I've had a basic premise for a comedy sci-fi in my head for quite some time now. The idea came to me way back when Independence Day was in the cinemas. It was originally intended as a spoof of that very film. I was going to call it St George's Day and have the MC as a guy called George who saved the day from an alien invasion on 23rd of April.
I may still use the St George's Day bit, even though it's been a while since ID was around. Not sure on that one - what do you reckon?
There is, of course, something more to the story than this - a twist in the tale. However, I won't reveal it here because the people I intend to use as guinea pigs read this blog, and I don't want to give it all away before they've read it.
I'm hoping this will be a really fun book to write. I've written one very small scene which I had a good giggle over. I'll include this short excerpt below as a teaser of what's to come:



George picked up a cylindrical object that looked not unlike a torch.
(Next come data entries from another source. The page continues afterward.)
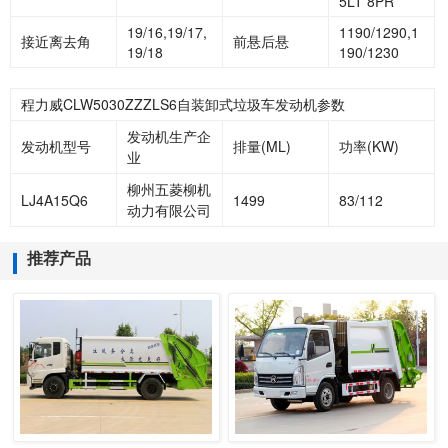
5LT 8PR
19/16,19/17,
1190/1290,1
接近离去角
前悬后悬
19/18
190/1230
程力威CLW5030ZZZLS6自装卸式垃圾车发动机参数
发动机生产企
发动机型号
排量(ML)
功率(KW)
业
柳州五菱柳机
LJ4A15Q6
1499
83/112
动力有限公司
推荐产品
There was a switch on the side and, with a distinct lack of respect for the fact that everything was alien here and this was almost certainly not a torch, he flipped it.
With a distinctive Pvvvvshhhh that will be familiar to practically anyone who lived through the last 30 years of the twentieth century, the room was suddenly bathed in an eerie green glow. The light was emanating from the torchlike device George held, only it wasn’t like an ordinary torch. Ordinary torchlight had this odd habit of not forming a solid looking beam three feet long.
Holding the device tentatively in his right hand, George tried a few experimental slashes.
Whummm – whummm.
“It’s real” he said, looking up with wide eyes at Iain, “it’s a real lightsab-“
“You can’t say that, you have to call it, oh I don’t know, a sword of light or something.”
“Why?”
“Copyright.”
“What? Oh yes, okay. Well, you know, it’s one of them, a real working lights…er…sword of light.”
George flipped the switch again and, chuckling at the schwooom sound it made as the blade disappeared, tucked the device into the back of his belt.